Decía el siempre bien recordado Carlos Gardel, aquel hombre con voz de privilegio, que “veinte años no son nada”.
Claro, y un bromista comentó que eso era cierto, puesto que el Morocho del Abasto había visto transcurrir esos veinte años pasándola de maravilla en París, entre tragos de champán y adorables francesitas.
Ah, pero ni siquiera El Zorzal se hubiese atrevido a negar que setecientos ochenta y un años son bastante, muchísimos. Tantos como ésos permanecieron los árabes en la Península Ibérica, desde la batalla de Guadalete. Allí los moros derrotan al rey Don Rodrigo, según la tradición traicionado por el Conde Julián, gobernador de Andalucía, quien sorprendió al monarca seduciéndole a su hija, Florinda, La Cava.
ARABISMOS POR DOQUIER
Fuese como fuese la entrada de los árabes, el asunto tendría consecuencias en nuestro léxico. Sí, el árabe invadió, también, nuestra lengua. Todos los campos de la vida humana recibirían esa huella y, en lugar primerísimo, los términos guerreros, como era de esperar.
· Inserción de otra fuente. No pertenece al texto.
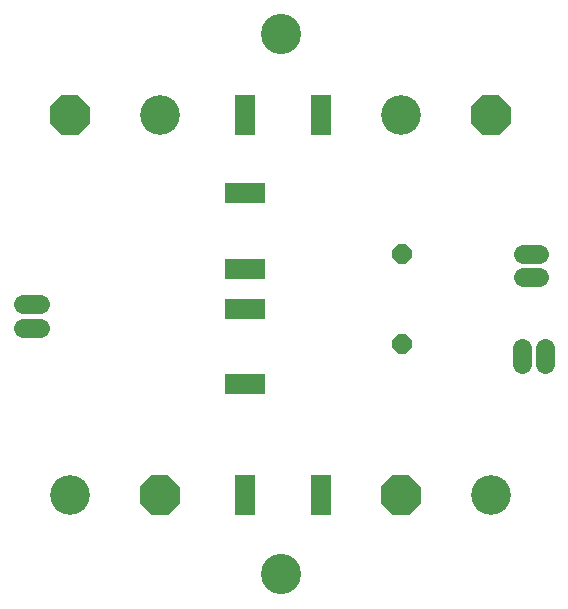
<source format=gts>
G75*
G70*
%OFA0B0*%
%FSLAX24Y24*%
%IPPOS*%
%LPD*%
%AMOC8*
5,1,8,0,0,1.08239X$1,22.5*
%
%ADD10C,0.1340*%
%ADD11C,0.0635*%
%ADD12OC8,0.0640*%
%ADD13OC8,0.1320*%
%ADD14C,0.1320*%
%ADD15R,0.1340X0.0680*%
%ADD16R,0.0680X0.1340*%
D10*
X010180Y001180D03*
X010180Y019180D03*
D11*
X018230Y011867D02*
X018785Y011867D01*
X018785Y011080D02*
X018230Y011080D01*
X018193Y008735D02*
X018193Y008180D01*
X018980Y008180D02*
X018980Y008735D01*
X002130Y009393D02*
X001575Y009393D01*
X001575Y010180D02*
X002130Y010180D01*
D12*
X014190Y008850D03*
X014190Y011850D03*
D13*
X017180Y016480D03*
X014180Y003830D03*
X006130Y003830D03*
X003130Y016480D03*
D14*
X003130Y003830D03*
X006130Y016480D03*
X014180Y016480D03*
X017180Y003830D03*
D15*
X008980Y007520D03*
X008980Y010040D03*
X008980Y011370D03*
X008980Y013890D03*
D16*
X008970Y016480D03*
X011490Y016480D03*
X011490Y003830D03*
X008970Y003830D03*
M02*

</source>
Así, quien encabeza una partida armada sería el “adalid”. Los escuchas, centinelas o exploradores situados en un lugar prominente iban a tomar el nombre árabe de “atalayas”. “Tocar a rebato” nos llegó de igual fuente, y para hacerlo usaban el “tambor”, término también moro.
En otras áreas se sentiría igualmente el influjo árabe, con palabras que van de “azulejo” hasta “quintal”, desde “berenjena” hasta “zanahoria”, desde “algodón” hasta “alcalde”, desde “alcantarilla” hasta “azúcar”.